──────── Passage ────────

Estimating Survival and Reconstruction Method
In the absence of reliable evidence, it is the opinion of the workgroup that surgeons utilize a validated method of estimating survival of the patient in choosing the method of reconstruction. Longer survival estimates may justify more durable reconstruction methods such as arthroplasty, if clinically appropriate.

Rationale

Metastatic bone disease presents unique surgical challenges within a very diverse patient population. Rather than base treatment decisions on radiographs alone, surgeons may consider the use a validated means to estimate survival such as the Tokuhashi method (Tokuhashi 2005), the PATHFx tool, available at www.pathfx.org (Ogura, 2017) or the Global Spine Tumour Study Group at www.spinemet.com. Doing so helps ensure other characteristics such as oncologic diagnosis, extent of metastases, hemoglobin, and performance status are considered when deciding on a treatment course. In general, short survival estimates (1-6 months) justify less invasive and less durable approaches, such as intramedullary nails, or less commonly, other internal fixation devices. Similarly, patients with longer estimates (>6 months) require more durable solutions such as endoprostheses, whenever possible. Patients with very short survival estimates of approximately one month may not be candidates for prophylactic fixation but may benefit from minimally or non-invasive nterventions such as radiotherapy, cryotherapy, orradio-frequency ablation for adequate pain relief (Meares, 2019; Korian, 2018). However, arthroplasty may still be indicated in patients with short survival time for palliation in certainclinical scenarios, for example fractured femoral neck.

──────── Input data ────────

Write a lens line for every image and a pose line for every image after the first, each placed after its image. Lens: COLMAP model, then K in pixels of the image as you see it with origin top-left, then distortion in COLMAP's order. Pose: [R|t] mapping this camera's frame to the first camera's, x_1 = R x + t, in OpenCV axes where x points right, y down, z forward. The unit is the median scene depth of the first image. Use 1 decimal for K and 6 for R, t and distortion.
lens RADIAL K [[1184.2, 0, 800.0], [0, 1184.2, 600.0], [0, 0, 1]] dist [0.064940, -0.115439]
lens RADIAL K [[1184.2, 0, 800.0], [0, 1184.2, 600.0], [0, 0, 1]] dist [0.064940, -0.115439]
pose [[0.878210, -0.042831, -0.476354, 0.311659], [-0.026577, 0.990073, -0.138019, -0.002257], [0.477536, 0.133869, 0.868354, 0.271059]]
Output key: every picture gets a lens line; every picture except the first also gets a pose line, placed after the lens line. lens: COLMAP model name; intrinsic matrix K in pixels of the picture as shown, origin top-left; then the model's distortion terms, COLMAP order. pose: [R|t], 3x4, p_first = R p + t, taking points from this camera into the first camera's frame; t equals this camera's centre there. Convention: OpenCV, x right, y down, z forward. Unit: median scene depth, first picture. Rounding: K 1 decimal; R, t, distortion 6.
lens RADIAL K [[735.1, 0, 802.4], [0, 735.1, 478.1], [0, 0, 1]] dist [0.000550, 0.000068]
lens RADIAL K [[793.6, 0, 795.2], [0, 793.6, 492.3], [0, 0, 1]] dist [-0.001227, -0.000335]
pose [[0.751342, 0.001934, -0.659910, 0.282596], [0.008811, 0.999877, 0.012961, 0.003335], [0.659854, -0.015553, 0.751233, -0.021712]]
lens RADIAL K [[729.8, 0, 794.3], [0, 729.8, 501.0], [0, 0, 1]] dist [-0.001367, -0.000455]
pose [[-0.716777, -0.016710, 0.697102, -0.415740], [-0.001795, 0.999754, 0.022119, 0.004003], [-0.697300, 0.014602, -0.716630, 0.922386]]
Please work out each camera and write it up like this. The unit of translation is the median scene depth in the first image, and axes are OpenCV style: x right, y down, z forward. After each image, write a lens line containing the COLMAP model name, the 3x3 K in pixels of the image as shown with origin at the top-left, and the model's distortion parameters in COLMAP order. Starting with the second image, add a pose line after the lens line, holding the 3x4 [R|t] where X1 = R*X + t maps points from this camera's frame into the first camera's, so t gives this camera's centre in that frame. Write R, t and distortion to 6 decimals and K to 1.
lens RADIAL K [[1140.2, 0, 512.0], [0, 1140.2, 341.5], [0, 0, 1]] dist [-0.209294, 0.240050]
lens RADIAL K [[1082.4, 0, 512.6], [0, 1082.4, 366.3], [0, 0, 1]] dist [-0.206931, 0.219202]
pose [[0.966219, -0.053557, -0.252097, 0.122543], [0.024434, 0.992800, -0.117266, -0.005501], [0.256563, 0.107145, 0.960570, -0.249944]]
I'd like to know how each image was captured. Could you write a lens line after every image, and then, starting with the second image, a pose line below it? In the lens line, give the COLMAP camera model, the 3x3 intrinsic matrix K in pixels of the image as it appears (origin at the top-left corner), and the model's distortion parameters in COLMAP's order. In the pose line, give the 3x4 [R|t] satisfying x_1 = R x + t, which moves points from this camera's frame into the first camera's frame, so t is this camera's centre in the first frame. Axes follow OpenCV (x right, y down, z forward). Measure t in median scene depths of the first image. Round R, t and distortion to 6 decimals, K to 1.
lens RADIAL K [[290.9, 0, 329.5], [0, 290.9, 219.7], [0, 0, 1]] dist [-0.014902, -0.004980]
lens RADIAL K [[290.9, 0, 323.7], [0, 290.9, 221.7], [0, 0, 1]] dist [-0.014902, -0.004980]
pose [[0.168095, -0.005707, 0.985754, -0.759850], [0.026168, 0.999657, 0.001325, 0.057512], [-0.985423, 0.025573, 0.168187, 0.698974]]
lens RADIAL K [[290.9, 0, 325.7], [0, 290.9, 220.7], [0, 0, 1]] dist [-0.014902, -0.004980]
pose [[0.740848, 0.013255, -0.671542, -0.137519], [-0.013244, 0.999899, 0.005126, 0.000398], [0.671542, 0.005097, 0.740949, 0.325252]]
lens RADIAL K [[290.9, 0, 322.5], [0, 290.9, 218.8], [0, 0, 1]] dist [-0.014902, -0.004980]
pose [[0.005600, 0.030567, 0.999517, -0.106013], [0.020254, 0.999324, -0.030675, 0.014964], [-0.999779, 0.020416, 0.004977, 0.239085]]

────────

- **What to do**: Return the part of the text on metastatic bone disease from "Estimating Survival and" to "if clinically appropriate." word for word. The material comes from a separate source and is not part of the text on metastatic bone disease.

- **Task output**:
Estimating Survival and Reconstruction Method
In the absence of reliable evidence, it is the opinion of the workgroup that surgeons utilize a validated method of estimating survival of the patient in choosing the method of reconstruction. Longer survival estimates may justify more durable reconstruction methods such as arthroplasty, if clinically appropriate.